Il tolère les relations qu'elle entretient avec son propre père, l'affection dont ce papy l'entoure, alors que de lui, brisé par des années de guerre -Corée et Vietnam-il n ' a jamais rien reçu, rien connu de semblable. Il ne parle pas de sa femme hormis à ses copains de poker sur un ton provocant et sarcastique et à sa fille, Julia, dans une sorte de transe hallucinatoire où rampe un puma aux yeux jaunes ... Les propos indiscrets de l' amie de cette mère disparue font entrevoir une très belle femme, indépendante et provocante, recherchant le danger dans ses promenades sur les falaises au bord de l'océan, consommant des drogues dures et cette vie, tendue à l' extrême, n'a dû être ni heureuse ni facile.
Alors, si l'on veut bien s'en donner la peine, on peut voir que tout cet amour que Martin n'a jamais connu s'est cristallisé sur la personne de sa fille petite puis adolescente, Julia, sous cette forme déviante et absolue qu'il tente de lui imposer. Les deux salamandres que Croquette retire du feu pour les porter dans sa crique, son bain lustral sont appréhension de ce qu'elle même traversera : brasier et océan pour vivre à nouveau.

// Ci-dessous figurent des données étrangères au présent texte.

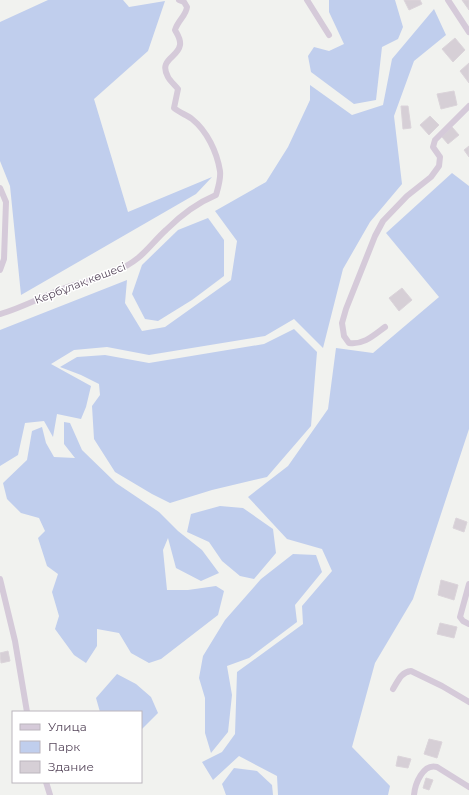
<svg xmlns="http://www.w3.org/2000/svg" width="469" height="795" font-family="Montserrat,sans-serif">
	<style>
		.green { fill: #c0ceed }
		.building { fill: #d6cfd6; stroke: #dbd4da }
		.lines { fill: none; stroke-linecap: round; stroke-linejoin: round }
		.minor { stroke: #d5cad9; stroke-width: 6 }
		.labels { text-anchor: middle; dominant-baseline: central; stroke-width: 3; stroke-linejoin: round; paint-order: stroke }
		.street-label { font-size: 11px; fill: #57485c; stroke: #fff }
	</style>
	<rect width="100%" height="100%" fill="#f1f2ef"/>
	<g class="green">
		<path d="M48,0H123L129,7L165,1L148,51L94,99L128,212L212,177L196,194L21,295L10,186L0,161V22Z"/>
		<path d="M329,0H395L403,27L398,39L382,47L376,100L354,104L311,72L308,56L314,47L329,51L344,44L329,12Z"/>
		<path d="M434,9L446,35L414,61L394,116L402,184L370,222L343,269L323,348L294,319L265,336L149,355L107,347L74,350L51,364L91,386L86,407L81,419L57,414L53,437L44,421L25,423L18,455L0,466V330L127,280L125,303L142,331L165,327L231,280L237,241L215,211L266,182L288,147L310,100V85L352,115L383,105L392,59Z"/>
		<path d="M452,173L469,186V429L413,599L375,663L352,747L390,786L388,795H278L277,776L239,756L213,780L202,762L222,752L235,734L237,672L303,624L302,606L332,571L322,549L287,539L248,497L288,466L328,409L336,348L373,353L439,297L386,233Z"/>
		<path d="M208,218L224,240V276L192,300L158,321L145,319L132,294L142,265L178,230Z"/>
		<path d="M294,329L317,352L311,426L267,477L212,490L170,503L152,494L115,472L94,439L92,406L100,395L99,384L81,375L60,367L77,357L105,355L149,363L264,344Z"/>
		<path d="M64,422L70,423L82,450L116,483L159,512L178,531L202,550L219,573L201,581L176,568L168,538L163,550L167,590H188L216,586L224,591L218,615L161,659L149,663L131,653L119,633L97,629V646L86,663L74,655L55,629L59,616L52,592L58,574L47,566L38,538L45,531L39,518L21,513L7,499L3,483L27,460L32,431L42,427L46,443L54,457L75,458L64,444Z"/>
		<path d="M220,506L243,508L273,529L276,553L254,579L240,576L222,561L209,542L187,532L191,514Z"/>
		<path d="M293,554L316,555L322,572L295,605L297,622L249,658L227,666L232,695L228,732L211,753L205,733V698L199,678L203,656L225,620L261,579Z"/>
		<path d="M117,674L136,684L151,697L158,713L141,730V712H100L96,698Z"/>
		<path d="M234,768L257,771L272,785L273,795H226L222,784Z"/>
	</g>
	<g class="building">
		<path d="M404,0H420L422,4L409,10Z"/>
		<path d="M462,0H469V10Z"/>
		<path d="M455,38L465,50L453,62L442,49Z"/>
		<path d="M469,63V83L460,71Z"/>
		<path d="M454,91L457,105L441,109L437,94Z"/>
		<path d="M401,106H408L411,128L403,129Z"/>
		<path d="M430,116L439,125L429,135L420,125Z"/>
		<path d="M452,127L459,135L448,144L442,137Z"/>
		<path d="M469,146V157L464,150Z"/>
		<path d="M402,288L412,300L399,311L389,298Z"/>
		<path d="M456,518L467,522L464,532L453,528Z"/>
		<path d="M441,580L458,585L454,600L438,595Z"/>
		<path d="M440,623L457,627L454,638L437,634Z"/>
		<path d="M8,651L10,661L1,663L0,653Z"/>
		<path d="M429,739L442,742L437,758L424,754Z"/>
		<path d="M398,756L411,759L408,768L396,766Z"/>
		<path d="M426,778L433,780L429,790L423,788Z"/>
	</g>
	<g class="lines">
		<g class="minor">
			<path d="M307,0L329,35"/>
			<path d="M448,0L469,32"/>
			<path d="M0,188L6,202L4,259L0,270"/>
			<path d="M0,314C22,308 43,296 65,288C90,279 117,275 138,258C148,250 156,239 166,230C180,216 197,203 216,195C218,188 221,179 220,171C217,152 207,131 192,119C187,115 180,113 174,108L178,89C175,85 170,81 168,77C158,59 178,58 180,45C181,39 177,34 175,30C178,20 186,16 187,7L184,2L179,0"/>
			<path d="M385,327C374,335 364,345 349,343L344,336L342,323L346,309L375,236L383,221L407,196L431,177L439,166L440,157L433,147L435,140L469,106"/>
			<path d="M0,579L15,641L27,712"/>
			<path d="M469,584L460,617L463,621L469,624"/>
			<path d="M393,689C398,681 401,672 411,671L442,686L469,702"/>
			<path d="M46,782L50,795"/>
			<path d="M414,795C415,784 423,763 437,767L469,787"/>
		</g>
	</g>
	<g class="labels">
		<g class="street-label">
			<text transform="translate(80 283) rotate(-21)">Кербұлақ көшесі</text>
		</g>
	</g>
	<rect x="12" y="711" width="130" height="72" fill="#ffffff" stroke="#bcb6be"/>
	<rect x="20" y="724" width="20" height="6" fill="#d5cad9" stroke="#bcb6be"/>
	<text x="48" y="731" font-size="12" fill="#57485c">Улица</text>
	<rect x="20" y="741" width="20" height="12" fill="#c0ceed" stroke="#bcb6be"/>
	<text x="48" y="751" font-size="12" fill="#57485c">Парк</text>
	<rect x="20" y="761" width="20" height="12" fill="#d6cfd6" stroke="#bcb6be"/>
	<text x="48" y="771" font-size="12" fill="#57485c">Здание</text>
</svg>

On comprendra aussi que ce sont ces exercices terribles que Martin impose à sa fille (tractions sur la poutre, séances de tir dans toutes les directions) qui contribueront à sa résistance, lui permettront de survivre dans des situations extrêmes (Buckhorn island), et se retourneront contre lui lorsque, enfin décidée à vivre pour elle-même, Croquette, pour s'extraire de cet amour et renaître, le tuera en lui disant: " Je t'aime ".
Il n'y a pas de longueurs. Tout chapitre, tout paragraphe - les trois mois d'absence de Martin, Buckhorn island, Cayenne- ont leur nécessité: le mûrissement physique et psychologique de Turtle. Seul l'épilogue, truffé de termes techniques et de retours en arrière inutiles -à moins qu'il ne soit que la parodie d'un retour à la vie normale - , est déconcertant.
Je ne pense pas que Gabriel Tallent écrive d'autres livres (à moins qu'un intérêt éditorial ou commercial ne l'y oblige). Ce roman est le livre unique, son livre. J'oserais penser que sa propre enfance entre ses deux mères est quelque part entre ces lignes.
Et si ses qualités littéraires le poussent malgré tout à écrire encore, il lui faudra inventer un tout autre univers.